During today’s ceremonies, three —count ‘em, three —managers, Bobby Cox, Tony La Russa and Joe Torre, were inducted into the hall. I’ll leave it to someone else to debate their worthiness for the honor— I have no qualms about it — but I will continue to argue the success of any baseball manager is directly linked to the quality of the players on that manager’s team. Casey Stengel is in MLB’s Hall of Fame. Why? I have no idea. The reason given was because of the success of the New York Yankee teams he managed between 1949 and 1960, during which time the Yanks won five consecutive World Series titles (1949-1953) and then after failing to the win the league title in 1954 and the series in 1955, won titles in 1956 and 1958. Sounds impressive. But not really. The Yankees of that era were loaded. They had players on the bench that could start and star for any other club in the major leagues. My mother could have managed that team to the same success Stengel enjoyed. After Stengel’s Yanks lost the World Series to the Pittsburgh Pirates in 1960, he was fired and subsequently hired by the New York Mets. He managed the Mets four years and in all four of those years the Mets finished 10th in the 10-team National League. If Stengel was such a Hall of Fame-worthy genius, don’t you think one of those four Mets teams could have finished at least ninth?

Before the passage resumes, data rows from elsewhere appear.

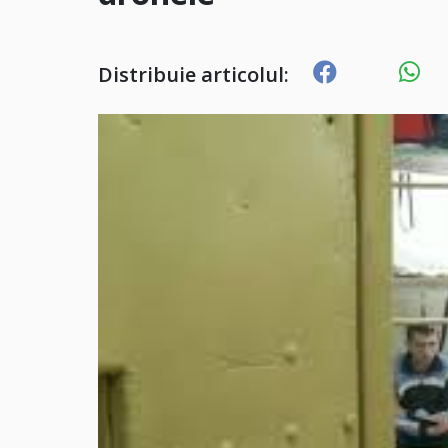
Distribuie articolul: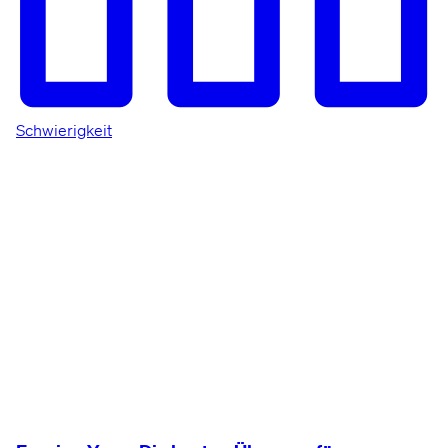
Schwierigkeit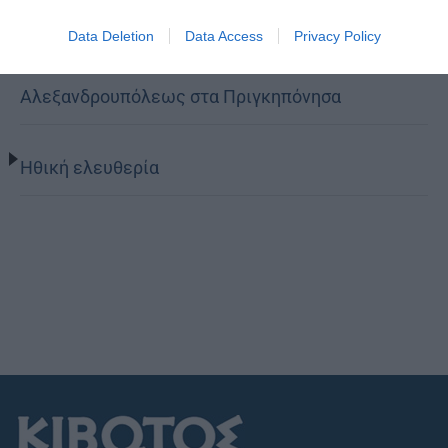
Data Deletion
Data Access
Privacy Policy
Στελέχη των κατασκηνώσεων της Μητροπόλεως
Αλεξανδρουπόλεως στα Πριγκηπόνησα
Ηθική ελευθερία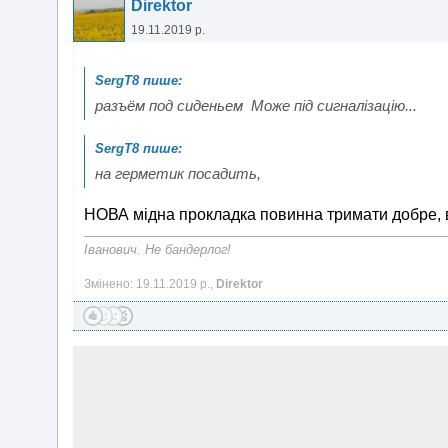
Direktor
19.11.2019 р.
разъём под сиденьем Може під сигналізацію...
на герметик посадить,
НОВА мідна прокладка повинна тримати добре, 
Іванович. Не бандерлог!
Змінено: 19.11.2019 р.,
Direktor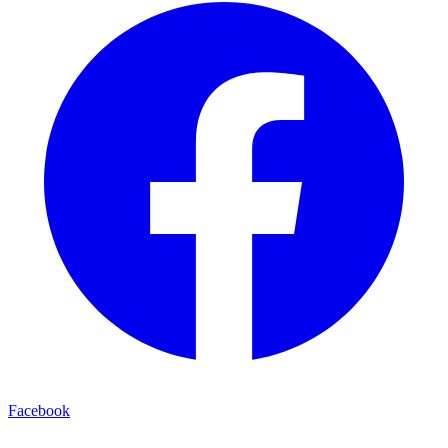
Facebook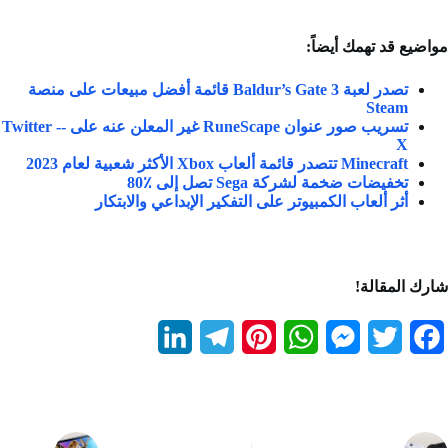
مواضيع قد تهمك أيضاً:
تصدر لعبة Baldur’s Gate 3 قائمة أفضل مبيعات على منصة
Steam
تسريب صور عنوان RuneScape غير المعلن عنه على -Twitter -
X
Minecraft تتصدر قائمة ألعاب Xbox الأكثر شعبية لعام 2023
تخفيضات ضخمة لشركة Sega تصل إلى ٪80
أثر ألعاب الكمبيوتر على التفكير الإبداعي والابتكار
شارك المقالة!
L
T
P
W
M
T
F
i
e
i
h
e
w
a
n
l
n
a
s
i
c
k
e
t
t
s
t
e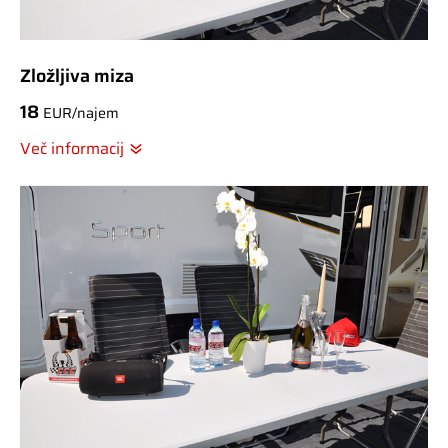
Zložljiva miza
18
EUR/najem
Več informacij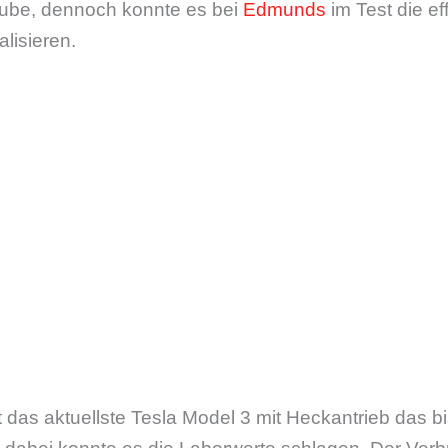
ube, dennoch konnte es bei
Edmunds
im Test die ef
lisieren.
t das aktuellste Tesla Model 3 mit Heckantrieb das bi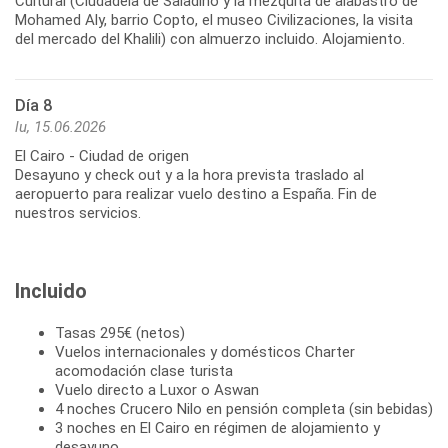
Cultural (Ciudadela de Saladino y la mezquita de alabastro de
Mohamed Aly, barrio Copto, el museo Civilizaciones, la visita
del mercado del Khalili) con almuerzo incluido. Alojamiento.
Día 8
lu, 15.06.2026
El Cairo - Ciudad de origen
Desayuno y check out y a la hora prevista traslado al
aeropuerto para realizar vuelo destino a España. Fin de
nuestros servicios.
Incluido
Tasas 295€ (netos)
Vuelos internacionales y domésticos Charter
acomodación clase turista
Vuelo directo a Luxor o Aswan
4 noches Crucero Nilo en pensión completa (sin bebidas)
3 noches en El Cairo en régimen de alojamiento y
desayuno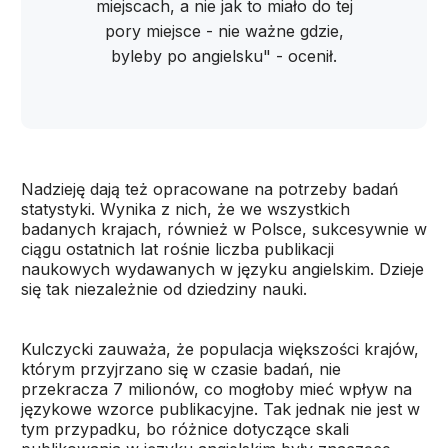
miejscach, a nie jak to miało do tej
pory miejsce - nie ważne gdzie,
byleby po angielsku" - ocenił.
Nadzieję dają też opracowane na potrzeby badań
statystyki. Wynika z nich, że we wszystkich
badanych krajach, również w Polsce, sukcesywnie w
ciągu ostatnich lat rośnie liczba publikacji
naukowych wydawanych w języku angielskim. Dzieje
się tak niezależnie od dziedziny nauki.
Kulczycki zauważa, że populacja większości krajów,
którym przyjrzano się w czasie badań, nie
przekracza 7 milionów, co mogłoby mieć wpływ na
językowe wzorce publikacyjne. Tak jednak nie jest w
tym przypadku, bo różnice dotyczące skali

And although the success of any baseball team (thus manager) is directly linked to the quality of the players on that team, there are only four — four! — general managers — the executives responsible for assembling major league teams — in the hall: Ed Barrow, Branch Rickey, George Weiss and Larry McPhail. That’s blasphemous.

But what’s worse is the baseball writers holier-than-thou, disgracingly sanctimonious decision to exclude Roger Clements and Barry Bonds from the hall. How can they justify including possible murderers, racists, sex addicts, cokeheads, drunk drivers and other nefarious types in the hall, but exclude two individuals, who were acquitted by juries of their peers in courts of law of taking performance enhancing drugs?

Pete Rose deserves a spot in the hall as well. And when he’s inducted, his plaque should note quite emphatically he was banned from baseball for life for betting on games. Yes, he did that. He even admits it now. But that does not take away from what he accomplished on the baseball diamond. He’s the all-time hits leader, for goodness sakes. I simply can’t see how the hall can exclude the all-time hits leader, the all time homers leader and a seven-time Cy Young award winner from the hall, when all the other aforementioned outlaws are allowed in.

As long as this type of bigoted attitude and these types of wrong-headed decisions exist, all I can say about Major League Baseball’s Hall of Fame is "pass the dynamite."